Which brings us back to today, to public-health concerns over the swine flu, and to bishops who are “mandating” Communion in the hand. No matter what their intentions (and we should always assume the best of intentions), the bishops who have effectively banned Communion on the tongue have overstepped their authority.

That said, what should the layperson who wishes to receive Communion on the tongue do if he is in a diocese where the bishop has mistakenly mandated Communion in the hand? This is a tough question. The faithful are within their rights to demand to receive Communion on the tongue; however, it’s likely that, in certain parishes, they may not be able to do so without disruption, and even after such disruption they may still be denied Communion on the tongue.

The best way to avoid a scene is to avoid the opportunity for one. If you have access to a Traditional Latin Mass or to an Eastern Catholic Divine Liturgy, attend that instead. Communion in those rites will continue to be distributed on the tongue, according to their normal practices.

If you do not have access to a Traditional Latin Mass or a Divine Liturgy, then you have three options:

  1. You can receive Communion on the hand. I do not like the practice myself and have avoided it for 30 years, but the Church says that it is acceptable for Catholics in the United States, so you need have no scruples about receiving Communion in the hand if you choose to do so.
  2. You can approach the minister of the Eucharist as you always do, signaling that you would like to receive Communion on the tongue.
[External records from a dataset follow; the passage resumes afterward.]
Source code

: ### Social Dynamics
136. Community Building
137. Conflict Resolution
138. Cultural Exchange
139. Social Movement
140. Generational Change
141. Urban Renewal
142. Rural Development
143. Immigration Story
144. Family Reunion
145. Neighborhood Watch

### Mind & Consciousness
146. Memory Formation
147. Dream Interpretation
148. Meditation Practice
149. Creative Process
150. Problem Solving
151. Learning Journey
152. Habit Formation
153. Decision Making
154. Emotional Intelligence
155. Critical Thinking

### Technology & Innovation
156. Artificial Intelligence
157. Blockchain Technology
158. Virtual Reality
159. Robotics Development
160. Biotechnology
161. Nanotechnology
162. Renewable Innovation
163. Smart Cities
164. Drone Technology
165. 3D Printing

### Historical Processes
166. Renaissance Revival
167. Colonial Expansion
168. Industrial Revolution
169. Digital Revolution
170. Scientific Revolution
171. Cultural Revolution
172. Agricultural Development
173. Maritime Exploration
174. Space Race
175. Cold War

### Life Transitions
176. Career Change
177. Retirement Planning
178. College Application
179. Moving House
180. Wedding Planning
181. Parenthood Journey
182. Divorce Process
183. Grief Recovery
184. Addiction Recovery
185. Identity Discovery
It is your right, and you should not worry that this may seem “disobedient” to your bishop. The decision is yours, not his.However, be prepared to be refused Communion. If you are, please realize that Mass is not the place to argue the point. Make the Sign of the Cross, return to your pew, and say an Act of Spiritual Communion. Then, when you return home, send a letter to your bishop politely asking him to instruct the priests, deacons, and extraordinary ministers of the Eucharist in his diocese to respect your right, outlined in Memoriale Domini and reaffirmed by the Congregation for Divine Worship in 1977, to receive Communion on the tongue.
  3. You can refrain from receiving Communion, instead remaining in your pew and making an Act of Spiritual Communion. If you do so, please also send a letter to your bishop, as outlined in option 2.

Above all, we need to assume the best of intentions on the part of our bishops. That can be hard to do sometimes, but in this case, it is quite likely that some bishops simply do not realize that they are overstepping their authority in attempting to mandate reception of Communion on the hand. The advent of the swine flu may be a teaching moment—even for some of our bishops.